BEGIN
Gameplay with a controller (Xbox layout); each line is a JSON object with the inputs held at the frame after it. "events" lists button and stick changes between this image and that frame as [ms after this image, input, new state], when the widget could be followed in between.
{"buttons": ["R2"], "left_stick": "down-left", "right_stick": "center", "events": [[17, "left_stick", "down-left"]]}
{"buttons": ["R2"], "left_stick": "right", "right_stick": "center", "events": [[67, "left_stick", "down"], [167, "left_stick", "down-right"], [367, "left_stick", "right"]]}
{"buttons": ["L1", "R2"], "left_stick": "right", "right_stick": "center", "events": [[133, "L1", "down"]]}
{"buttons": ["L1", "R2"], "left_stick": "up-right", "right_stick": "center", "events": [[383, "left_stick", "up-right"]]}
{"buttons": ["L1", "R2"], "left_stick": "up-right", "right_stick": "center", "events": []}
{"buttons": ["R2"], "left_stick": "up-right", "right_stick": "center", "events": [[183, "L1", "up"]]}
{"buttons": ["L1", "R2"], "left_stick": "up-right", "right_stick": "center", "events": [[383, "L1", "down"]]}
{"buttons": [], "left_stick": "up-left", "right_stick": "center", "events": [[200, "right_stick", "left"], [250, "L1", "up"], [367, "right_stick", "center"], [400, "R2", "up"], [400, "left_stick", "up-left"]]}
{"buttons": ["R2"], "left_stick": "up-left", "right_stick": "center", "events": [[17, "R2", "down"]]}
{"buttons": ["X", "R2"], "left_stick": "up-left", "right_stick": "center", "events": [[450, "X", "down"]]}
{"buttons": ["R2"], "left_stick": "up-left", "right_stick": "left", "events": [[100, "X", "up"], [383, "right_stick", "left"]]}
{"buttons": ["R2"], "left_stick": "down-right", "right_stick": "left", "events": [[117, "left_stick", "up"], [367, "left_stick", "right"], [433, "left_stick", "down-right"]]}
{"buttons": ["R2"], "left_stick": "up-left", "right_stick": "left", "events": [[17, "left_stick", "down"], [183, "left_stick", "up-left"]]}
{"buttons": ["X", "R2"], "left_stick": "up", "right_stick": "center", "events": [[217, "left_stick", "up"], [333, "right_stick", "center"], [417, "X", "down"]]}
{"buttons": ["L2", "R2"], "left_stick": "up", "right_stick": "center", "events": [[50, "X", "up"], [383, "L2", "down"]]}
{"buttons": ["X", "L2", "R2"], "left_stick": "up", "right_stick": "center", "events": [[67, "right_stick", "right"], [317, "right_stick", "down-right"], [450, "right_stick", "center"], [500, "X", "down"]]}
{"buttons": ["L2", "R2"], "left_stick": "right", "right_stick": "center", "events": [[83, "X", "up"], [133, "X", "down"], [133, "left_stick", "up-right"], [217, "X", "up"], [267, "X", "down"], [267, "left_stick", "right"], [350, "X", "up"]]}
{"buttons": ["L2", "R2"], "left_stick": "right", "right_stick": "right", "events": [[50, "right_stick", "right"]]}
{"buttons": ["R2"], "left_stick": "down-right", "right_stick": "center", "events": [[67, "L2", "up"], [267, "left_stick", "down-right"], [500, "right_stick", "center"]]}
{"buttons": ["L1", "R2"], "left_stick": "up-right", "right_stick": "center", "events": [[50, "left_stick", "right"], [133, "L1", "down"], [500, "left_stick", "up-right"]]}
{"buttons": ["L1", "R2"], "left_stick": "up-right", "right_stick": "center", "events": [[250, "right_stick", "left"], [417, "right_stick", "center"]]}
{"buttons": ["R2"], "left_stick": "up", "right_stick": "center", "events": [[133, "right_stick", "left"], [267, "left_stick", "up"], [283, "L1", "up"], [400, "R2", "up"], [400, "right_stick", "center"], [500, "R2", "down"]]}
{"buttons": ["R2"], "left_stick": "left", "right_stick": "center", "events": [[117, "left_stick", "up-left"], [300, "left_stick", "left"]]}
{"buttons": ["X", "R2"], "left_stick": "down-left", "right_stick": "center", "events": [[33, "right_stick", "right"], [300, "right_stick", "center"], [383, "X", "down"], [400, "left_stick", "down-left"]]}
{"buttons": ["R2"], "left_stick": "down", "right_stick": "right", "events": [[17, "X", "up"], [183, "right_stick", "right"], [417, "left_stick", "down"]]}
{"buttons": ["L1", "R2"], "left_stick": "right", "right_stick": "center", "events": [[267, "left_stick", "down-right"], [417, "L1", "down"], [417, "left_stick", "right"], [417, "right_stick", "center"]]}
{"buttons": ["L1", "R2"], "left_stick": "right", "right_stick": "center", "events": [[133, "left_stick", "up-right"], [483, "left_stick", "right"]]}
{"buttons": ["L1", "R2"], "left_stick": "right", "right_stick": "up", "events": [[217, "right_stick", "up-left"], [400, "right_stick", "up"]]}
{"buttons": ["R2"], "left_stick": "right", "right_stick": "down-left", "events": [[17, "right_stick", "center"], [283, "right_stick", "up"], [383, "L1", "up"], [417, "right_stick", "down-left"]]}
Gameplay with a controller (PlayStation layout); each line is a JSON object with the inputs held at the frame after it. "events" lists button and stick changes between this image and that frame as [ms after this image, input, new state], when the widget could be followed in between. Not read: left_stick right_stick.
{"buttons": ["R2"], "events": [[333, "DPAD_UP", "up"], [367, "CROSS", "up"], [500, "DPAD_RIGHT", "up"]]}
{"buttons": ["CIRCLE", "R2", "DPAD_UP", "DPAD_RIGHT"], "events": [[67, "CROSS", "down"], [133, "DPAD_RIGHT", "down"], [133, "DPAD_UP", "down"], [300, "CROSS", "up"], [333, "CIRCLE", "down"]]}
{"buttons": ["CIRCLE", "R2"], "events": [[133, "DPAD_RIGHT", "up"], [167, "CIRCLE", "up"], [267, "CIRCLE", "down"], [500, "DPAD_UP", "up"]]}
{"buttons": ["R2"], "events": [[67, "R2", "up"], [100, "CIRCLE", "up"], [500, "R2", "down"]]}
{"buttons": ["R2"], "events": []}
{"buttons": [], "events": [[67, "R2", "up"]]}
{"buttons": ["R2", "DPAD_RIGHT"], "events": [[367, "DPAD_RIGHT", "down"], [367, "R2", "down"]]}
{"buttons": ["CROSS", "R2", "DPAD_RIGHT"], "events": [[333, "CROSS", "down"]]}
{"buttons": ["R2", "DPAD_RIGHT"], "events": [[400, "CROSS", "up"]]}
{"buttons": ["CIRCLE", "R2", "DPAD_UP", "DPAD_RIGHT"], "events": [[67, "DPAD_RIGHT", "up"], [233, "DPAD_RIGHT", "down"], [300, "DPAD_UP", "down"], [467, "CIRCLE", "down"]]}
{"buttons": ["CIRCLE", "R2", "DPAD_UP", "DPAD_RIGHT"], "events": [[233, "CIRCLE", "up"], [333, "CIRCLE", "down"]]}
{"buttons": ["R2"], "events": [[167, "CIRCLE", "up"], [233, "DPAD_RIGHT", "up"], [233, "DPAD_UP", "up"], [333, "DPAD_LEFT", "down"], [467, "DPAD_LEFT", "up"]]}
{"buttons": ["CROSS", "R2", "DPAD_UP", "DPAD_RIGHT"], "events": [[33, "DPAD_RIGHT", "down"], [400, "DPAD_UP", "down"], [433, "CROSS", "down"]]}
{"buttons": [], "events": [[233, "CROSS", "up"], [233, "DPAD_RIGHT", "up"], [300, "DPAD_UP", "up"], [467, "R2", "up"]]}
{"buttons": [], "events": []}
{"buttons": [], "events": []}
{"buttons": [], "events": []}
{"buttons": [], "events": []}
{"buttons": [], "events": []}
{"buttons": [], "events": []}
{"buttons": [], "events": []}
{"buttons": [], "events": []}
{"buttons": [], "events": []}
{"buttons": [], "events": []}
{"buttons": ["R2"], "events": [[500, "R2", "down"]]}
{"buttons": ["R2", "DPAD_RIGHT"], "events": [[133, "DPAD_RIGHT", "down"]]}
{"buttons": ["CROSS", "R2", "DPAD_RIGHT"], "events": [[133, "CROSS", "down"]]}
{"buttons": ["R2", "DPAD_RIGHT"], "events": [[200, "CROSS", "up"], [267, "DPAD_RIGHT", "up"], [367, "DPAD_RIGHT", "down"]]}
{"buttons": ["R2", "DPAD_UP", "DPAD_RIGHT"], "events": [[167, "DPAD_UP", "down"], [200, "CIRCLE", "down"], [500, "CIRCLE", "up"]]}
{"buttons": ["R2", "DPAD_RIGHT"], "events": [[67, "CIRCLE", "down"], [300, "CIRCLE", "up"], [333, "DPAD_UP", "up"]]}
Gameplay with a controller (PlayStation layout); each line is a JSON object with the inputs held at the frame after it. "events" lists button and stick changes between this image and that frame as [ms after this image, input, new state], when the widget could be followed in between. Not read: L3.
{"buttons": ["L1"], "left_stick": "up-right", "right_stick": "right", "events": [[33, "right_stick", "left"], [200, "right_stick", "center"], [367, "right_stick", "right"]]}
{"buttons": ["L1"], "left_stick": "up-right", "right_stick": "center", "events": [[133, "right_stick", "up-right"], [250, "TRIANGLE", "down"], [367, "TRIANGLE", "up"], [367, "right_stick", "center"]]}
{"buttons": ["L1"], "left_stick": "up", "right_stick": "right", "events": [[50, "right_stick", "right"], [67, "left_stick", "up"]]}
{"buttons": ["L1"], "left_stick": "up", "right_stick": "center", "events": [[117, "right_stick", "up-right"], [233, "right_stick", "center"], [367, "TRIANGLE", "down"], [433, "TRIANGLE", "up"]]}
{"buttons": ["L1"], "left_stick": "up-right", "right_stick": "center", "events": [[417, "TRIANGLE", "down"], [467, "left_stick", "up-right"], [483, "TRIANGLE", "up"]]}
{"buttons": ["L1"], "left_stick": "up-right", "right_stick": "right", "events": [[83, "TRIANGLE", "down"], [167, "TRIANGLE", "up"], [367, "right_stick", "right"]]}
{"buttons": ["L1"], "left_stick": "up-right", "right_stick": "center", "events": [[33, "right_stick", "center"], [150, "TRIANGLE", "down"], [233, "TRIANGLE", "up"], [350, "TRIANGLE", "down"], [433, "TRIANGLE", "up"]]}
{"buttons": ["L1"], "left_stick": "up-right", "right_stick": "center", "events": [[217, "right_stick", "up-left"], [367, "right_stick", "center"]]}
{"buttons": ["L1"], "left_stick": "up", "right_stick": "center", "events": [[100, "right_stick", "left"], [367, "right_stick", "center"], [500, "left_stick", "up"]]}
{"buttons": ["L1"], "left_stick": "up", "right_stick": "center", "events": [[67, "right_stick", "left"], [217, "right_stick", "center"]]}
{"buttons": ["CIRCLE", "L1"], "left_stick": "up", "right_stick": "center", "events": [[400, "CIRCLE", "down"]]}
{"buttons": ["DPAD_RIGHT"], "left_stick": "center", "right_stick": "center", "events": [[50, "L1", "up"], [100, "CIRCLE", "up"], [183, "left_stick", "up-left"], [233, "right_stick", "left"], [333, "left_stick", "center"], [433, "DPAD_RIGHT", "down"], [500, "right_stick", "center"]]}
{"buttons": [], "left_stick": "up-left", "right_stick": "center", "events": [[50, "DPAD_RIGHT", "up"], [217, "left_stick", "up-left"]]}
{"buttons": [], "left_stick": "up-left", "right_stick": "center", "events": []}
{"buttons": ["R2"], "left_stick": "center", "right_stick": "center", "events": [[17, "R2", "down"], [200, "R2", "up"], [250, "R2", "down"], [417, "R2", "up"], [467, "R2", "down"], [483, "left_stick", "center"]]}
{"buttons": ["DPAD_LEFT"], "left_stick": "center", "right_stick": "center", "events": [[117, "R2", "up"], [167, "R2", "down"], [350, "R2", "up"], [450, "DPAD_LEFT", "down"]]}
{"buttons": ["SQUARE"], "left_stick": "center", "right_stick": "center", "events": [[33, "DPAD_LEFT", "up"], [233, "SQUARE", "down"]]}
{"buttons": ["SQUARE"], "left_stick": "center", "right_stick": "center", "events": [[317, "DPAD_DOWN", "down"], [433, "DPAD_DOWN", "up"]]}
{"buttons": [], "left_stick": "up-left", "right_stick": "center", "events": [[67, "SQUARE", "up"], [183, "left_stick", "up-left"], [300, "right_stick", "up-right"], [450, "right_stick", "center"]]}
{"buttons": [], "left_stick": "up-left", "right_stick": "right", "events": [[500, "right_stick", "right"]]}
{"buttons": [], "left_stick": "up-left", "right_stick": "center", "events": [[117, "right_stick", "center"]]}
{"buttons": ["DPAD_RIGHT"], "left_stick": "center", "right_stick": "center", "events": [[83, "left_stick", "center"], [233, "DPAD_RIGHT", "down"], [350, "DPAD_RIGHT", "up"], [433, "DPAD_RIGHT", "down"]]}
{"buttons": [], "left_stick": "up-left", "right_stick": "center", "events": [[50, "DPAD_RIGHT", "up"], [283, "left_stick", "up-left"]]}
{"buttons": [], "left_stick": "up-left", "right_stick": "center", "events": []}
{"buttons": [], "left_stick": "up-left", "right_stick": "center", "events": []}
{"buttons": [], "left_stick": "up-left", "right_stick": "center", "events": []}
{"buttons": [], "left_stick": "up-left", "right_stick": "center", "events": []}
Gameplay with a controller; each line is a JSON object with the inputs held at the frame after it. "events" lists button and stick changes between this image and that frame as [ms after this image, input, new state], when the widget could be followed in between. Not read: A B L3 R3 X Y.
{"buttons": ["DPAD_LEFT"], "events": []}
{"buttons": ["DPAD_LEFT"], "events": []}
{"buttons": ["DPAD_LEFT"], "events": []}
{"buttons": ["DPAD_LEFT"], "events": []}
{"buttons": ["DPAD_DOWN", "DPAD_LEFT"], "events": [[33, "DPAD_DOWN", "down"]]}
END
▸ Your goal
Only the lines above that hold "SQUARE" are wanted. Show every one of them.

▸ Task output
{"buttons": ["SQUARE"], "left_stick": "center", "right_stick": "center", "events": [[33, "DPAD_LEFT", "up"], [233, "SQUARE", "down"]]}
{"buttons": ["SQUARE"], "left_stick": "center", "right_stick": "center", "events": [[317, "DPAD_DOWN", "down"], [433, "DPAD_DOWN", "up"]]}
{"buttons": [], "left_stick": "up-left", "right_stick": "center", "events": [[67, "SQUARE", "up"], [183, "left_stick", "up-left"], [300, "right_stick", "up-right"], [450, "right_stick", "center"]]}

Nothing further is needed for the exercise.